The Junghars rode to Lhasa in 1717, where Lajang’s army, headed by a very capable general of whom we will hear more later, held them off for two months. But there was also a propaganda war going on. The Junghars claimed to be bringing the seventh Dalai Lama home; in fact, they had not yet managed to get hold of him, but this rumour was nonetheless enthusiastically spread about by the lamas of the Gelug monasteries. Though the Panchen Lama remained loyal to Lajang, popular support among the monks, and most of the laypeople too, now dwindled to nothing.

With the Junghars now at the walls of Lhasa itself, it was treachery that finally brought about the fall of Lajang. On a dark November night, ladders were dropped down the fortified walls. The Junghars climbed up them and massacred the remaining troops loyal to Lajang. The khan himself fled to the Potala. He was an old man now, overweight and a heavy drinker. His days of heroic deeds in battle were long gone; he knew that the Potala could not hold out against the Junghars, and that if he stayed everyone in the palace would be killed.

So Lajang decided to leave the Potala in the dead of night with just three companions; the rest of the inhabitants were to go in a different direction. The Junghars soon discovered his escape and rode after the khan. As he approached a ditch in the road, his horse took fright and fell down, taking its rider with it. Two of the fugitives had matchlock guns which they fired at their pursuers. When their ammunition ran out, they used the guns as clubs as the Junghars descended upon them. Lajang fought with his sword, cutting off the arm of one of his attackers, before he was fatally stabbed and fell down dead.

******

§ WHAT YOU NEED TO DO
1. Identify each line of the records that contains the word "Give", and copy those lines.
2. Write the next part of the passage on the Junghar attack on Lhasa, starting after its last sentence.
The records that follow are unrelated to the passage on the Junghar attack on Lhasa.

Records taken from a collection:
******

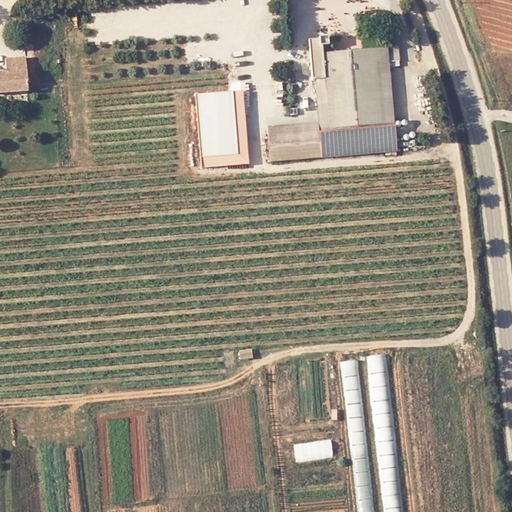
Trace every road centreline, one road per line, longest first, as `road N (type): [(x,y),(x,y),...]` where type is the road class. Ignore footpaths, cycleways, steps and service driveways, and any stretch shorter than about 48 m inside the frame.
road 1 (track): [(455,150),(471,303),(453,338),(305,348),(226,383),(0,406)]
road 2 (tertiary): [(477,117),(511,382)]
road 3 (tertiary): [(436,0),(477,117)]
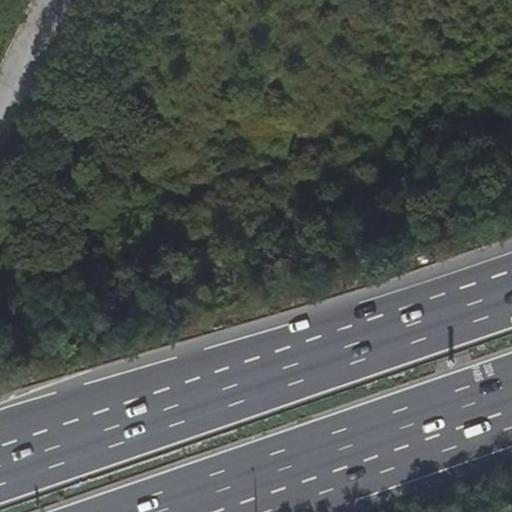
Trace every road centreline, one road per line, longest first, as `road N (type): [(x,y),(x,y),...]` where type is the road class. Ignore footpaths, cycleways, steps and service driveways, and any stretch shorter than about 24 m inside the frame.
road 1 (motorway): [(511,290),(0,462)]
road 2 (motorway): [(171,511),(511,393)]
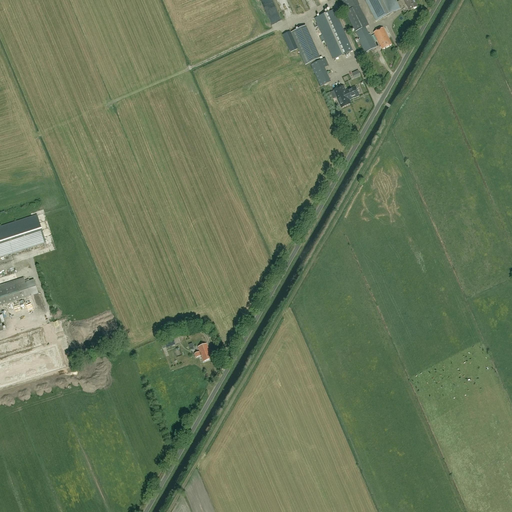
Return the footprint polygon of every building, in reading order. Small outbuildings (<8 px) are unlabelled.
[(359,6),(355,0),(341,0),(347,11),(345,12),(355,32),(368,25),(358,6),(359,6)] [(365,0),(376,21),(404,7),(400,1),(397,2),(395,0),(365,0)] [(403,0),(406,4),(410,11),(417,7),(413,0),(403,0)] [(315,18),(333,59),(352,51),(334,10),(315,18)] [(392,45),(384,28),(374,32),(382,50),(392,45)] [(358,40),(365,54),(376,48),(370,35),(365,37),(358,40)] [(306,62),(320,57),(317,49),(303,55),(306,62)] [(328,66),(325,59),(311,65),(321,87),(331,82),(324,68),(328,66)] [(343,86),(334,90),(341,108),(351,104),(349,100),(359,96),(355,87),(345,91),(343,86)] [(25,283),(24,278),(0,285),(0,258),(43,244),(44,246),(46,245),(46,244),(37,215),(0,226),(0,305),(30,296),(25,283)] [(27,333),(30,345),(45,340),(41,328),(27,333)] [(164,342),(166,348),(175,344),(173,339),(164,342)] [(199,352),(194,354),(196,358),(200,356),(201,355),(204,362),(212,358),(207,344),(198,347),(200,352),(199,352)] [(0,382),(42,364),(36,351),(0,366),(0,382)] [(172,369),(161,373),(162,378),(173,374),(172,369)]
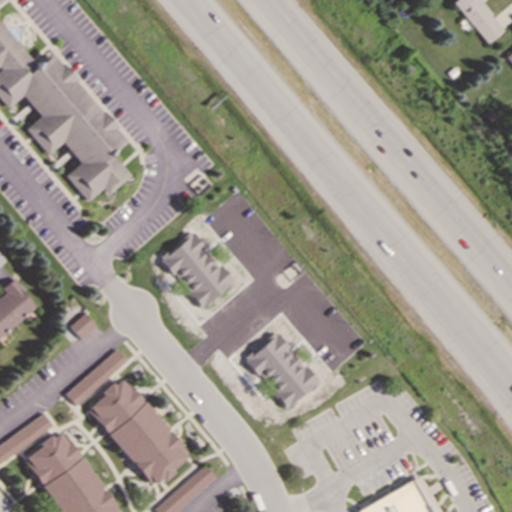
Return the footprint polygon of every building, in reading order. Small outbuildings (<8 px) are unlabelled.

******

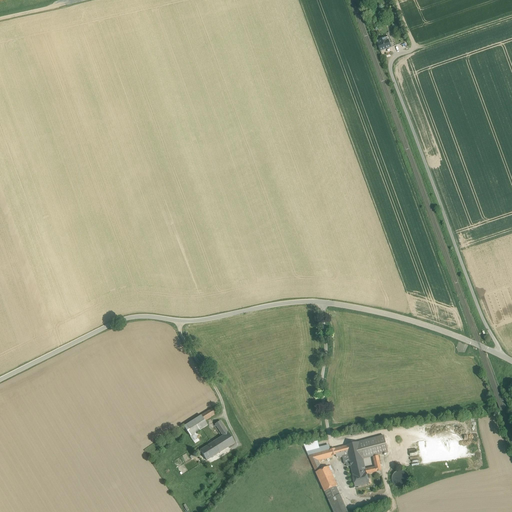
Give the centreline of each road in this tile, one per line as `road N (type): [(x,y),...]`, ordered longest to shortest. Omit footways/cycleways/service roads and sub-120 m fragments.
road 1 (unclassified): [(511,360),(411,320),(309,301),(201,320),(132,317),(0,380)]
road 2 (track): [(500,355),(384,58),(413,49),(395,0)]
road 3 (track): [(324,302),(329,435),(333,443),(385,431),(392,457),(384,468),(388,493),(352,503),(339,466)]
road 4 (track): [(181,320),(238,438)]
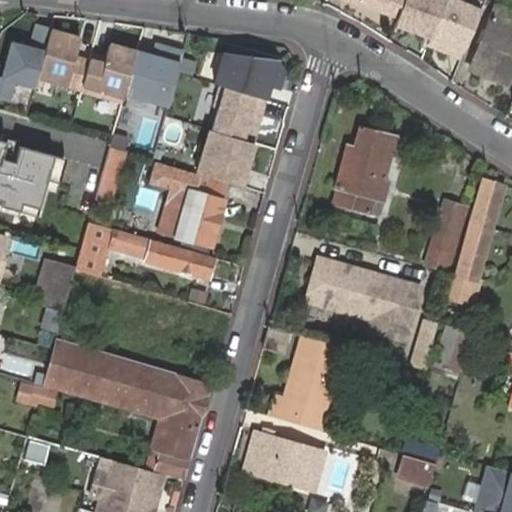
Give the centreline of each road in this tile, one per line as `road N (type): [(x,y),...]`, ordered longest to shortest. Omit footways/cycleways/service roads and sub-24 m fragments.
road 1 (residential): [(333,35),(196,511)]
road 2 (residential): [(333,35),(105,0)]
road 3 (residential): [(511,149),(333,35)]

******

§ TASK ANSWERS
1.
Give the centreline of each road in this tile, one per line as `road N (type): [(x,y),...]`, ordered longest to shortest. Omit footways/cycleways/service roads and sub-120 m fragments.
Give the centreline of each road in this tile, one per line as `road N (type): [(x,y),...]`, ordered longest to shortest. Omit footways/cycleways/service roads and sub-24 m fragments.

2.
Now the Junghars had Lhasa in their hands. For the Gelug lamas who had let them in, the result was a bitter disappointment. The seventh Dalai Lama was still in Eastern Tibet, as far away as ever, while the Junghars proved cruel overlords. As Desideri wrote, the Junghars ‘during the whole of 1718 did nothing but practise unheard-of atrocities on the people of the kingdom’. One ugly activity brought to Tibet by the Junghars was religious persecution. Loyal to the Dalai Lama and the Gelug school, they were fiercely hostile to the Nyingma.

Riding without compunction into the precincts of the Nyingma monasteries in Central Tibet, including the great Mindroling to which the fifth Dalai Lama had given so much support, the Junghars cut down the monks. Nyingma abbots, including Lochen Dharmashri of Mindroling, one the greatest scholars of his time, were executed. The Nyingma monasteries, though politically no threat, were attacked for their acceptance of lamas who were not monks and for their use of fierce magical rituals. Statues of Padmasambhava were a particular target. The Junghars even had the temerity to teach virtue to the Gelug school. They formed an inquisition into the great Gelug monasteries, expelling anyone who was not a monk, and any lamas whose behaviour was called into doubt. It soon became clear that these new Mongol rulers were far worse than the last ones. The Junghar occupation of Lhasa had become intolerable for everyone. The Tibetans lacked the fighting power to oust them, but help was on its way.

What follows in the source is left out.